Mainstream

20 October 2006



Kansas GOP Candidates Migrate to Democratic Ticket

When one thinks of progressive politics in America, the State of Kansas does not spring immediately to mind. It is a hotbed of social rest that exists comfortably between Nebraska and Oklahoma, a buffer state that plays basketball sandwiched between two football playing powerhouses. So when Republicans in Kansas start running for office as Democrats, as nine have done this year, one ought to take a closer look.

First, though, it is important to understand that there are three main factions in the big tent of the Republican Party: the libertarian, small government crew, the Corporate Socialists (who want subsidies, tax-cuts and assorted welfare programs for themselves and Darwinian capitalism for their workers), and the reactionary Christians. Each of these may object to the label applied here, but no one will dispute that the GOP has factions whose agendas no longer mesh. Big government contracts for businesses offend the small-is-better Jeffersonians, while any government that allows abortion offends the sensibilities of the churchgoing faithful. Yet a great many libertarians believe government has no place in a woman’s womb, while Wall Street is happy to sell the morning-after pill as an over-the-counter drug.

In the heydays of Reagan and the warm afterglow of Bush the Elder, all three could put their differences aside because the levers of government were new and exciting after the long Democratic dominance of the New Deal and Post-War years. There were ideas to be tried, and pet projects to implement. A quarter of a century later, a lot of ideas have run their course, and now, in Kansas and elsewhere, the GOP’s fissures are growing.

Mark Parkinson, a former chairman of the Kansas Republican Party, left the GOP to run for lieutenant governor with the popular Democratic Governor Katherine Sebelius (Kansas voters have that western streak of independence that lets them vote for the person rather than the party with a clear conscience).

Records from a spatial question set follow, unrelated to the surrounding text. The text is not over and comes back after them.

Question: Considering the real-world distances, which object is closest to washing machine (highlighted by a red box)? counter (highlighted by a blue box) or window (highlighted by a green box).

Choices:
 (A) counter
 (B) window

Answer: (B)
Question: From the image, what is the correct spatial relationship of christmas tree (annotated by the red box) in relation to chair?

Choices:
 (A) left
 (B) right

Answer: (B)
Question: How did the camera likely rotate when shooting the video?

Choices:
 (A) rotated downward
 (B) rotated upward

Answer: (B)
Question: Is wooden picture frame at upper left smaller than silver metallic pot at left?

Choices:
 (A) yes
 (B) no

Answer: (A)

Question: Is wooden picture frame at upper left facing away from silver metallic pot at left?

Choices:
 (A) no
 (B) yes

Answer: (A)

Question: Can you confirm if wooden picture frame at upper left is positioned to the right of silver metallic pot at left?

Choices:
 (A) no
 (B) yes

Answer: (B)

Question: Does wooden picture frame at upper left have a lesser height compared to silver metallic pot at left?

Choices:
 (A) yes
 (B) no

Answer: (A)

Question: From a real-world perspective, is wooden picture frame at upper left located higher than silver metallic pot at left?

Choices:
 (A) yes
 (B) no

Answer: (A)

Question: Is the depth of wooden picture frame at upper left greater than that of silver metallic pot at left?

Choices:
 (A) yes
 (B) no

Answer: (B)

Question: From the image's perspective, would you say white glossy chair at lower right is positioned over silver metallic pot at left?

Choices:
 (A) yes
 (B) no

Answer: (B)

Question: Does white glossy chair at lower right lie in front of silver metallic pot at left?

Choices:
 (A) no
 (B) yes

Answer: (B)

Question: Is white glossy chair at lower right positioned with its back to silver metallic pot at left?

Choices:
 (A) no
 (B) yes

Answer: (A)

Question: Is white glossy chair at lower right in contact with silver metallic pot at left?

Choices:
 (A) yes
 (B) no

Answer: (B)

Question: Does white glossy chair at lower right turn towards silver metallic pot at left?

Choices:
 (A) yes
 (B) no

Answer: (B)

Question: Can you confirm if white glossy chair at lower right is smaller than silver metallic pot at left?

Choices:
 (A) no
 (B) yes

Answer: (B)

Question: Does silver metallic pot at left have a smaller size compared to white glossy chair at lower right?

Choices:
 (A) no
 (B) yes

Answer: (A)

He explained, “I’d reached a breaking point. I want to work on relevant issues and not on a lot of things that don’t matter.” The Johnson County Sun, as Republican a paper as there is, decided to endorse virtually the entire Democratic slate this year. Publisher Steve Ross wrote in a recent column cited by the Washington Post’s Peter Slevin, “The Republican Party has changed, and it has changed monumentally. You almost cannot be a victorious traditional Republican candidate with mainstream values in Johnson County or in Kansas anymore.” That’s strong language from the state that gave America President Eisenhower.

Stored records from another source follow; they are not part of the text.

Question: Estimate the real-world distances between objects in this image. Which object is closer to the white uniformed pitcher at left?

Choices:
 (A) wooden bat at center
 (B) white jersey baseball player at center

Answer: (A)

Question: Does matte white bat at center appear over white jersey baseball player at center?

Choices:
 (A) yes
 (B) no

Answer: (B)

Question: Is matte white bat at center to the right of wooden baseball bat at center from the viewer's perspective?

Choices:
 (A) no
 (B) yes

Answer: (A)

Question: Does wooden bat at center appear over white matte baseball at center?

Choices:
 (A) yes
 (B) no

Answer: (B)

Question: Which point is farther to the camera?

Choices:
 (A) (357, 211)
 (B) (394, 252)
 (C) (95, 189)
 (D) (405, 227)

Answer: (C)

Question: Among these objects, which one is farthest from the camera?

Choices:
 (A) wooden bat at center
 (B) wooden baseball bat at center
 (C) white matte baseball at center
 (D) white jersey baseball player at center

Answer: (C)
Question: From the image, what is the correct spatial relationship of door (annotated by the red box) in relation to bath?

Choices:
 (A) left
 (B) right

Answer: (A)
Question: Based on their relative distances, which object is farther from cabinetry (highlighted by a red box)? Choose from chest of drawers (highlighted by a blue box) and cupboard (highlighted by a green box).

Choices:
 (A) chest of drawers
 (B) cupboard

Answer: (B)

Ron Freeman, executive director of the Kansas GOP, however, told Mr. Slevin that this is “a simple case of political opportunism.. It’s really more about them than it is about the party. They obviously feel the Democratic Party is weak enough that, without any history in the party, they can be front-runners in the party.” That is an incredibly powerful point and insight. Yet, what will it say about his side if it loses to such candidates and such a party?

As the conservative coalition comes under pressure, it will not necessarily shatter. Instead, one faction will decide, like Achilles, to sulk in its tent, or perhaps, switch sides a bit without going over to the Democrats en mass. The only thing preventing a third-party from doing well at the moment is the fact that the 2006 election is a mid-term, without a presidential candidate to be the rallying point for the autumn of discontent that the country feels.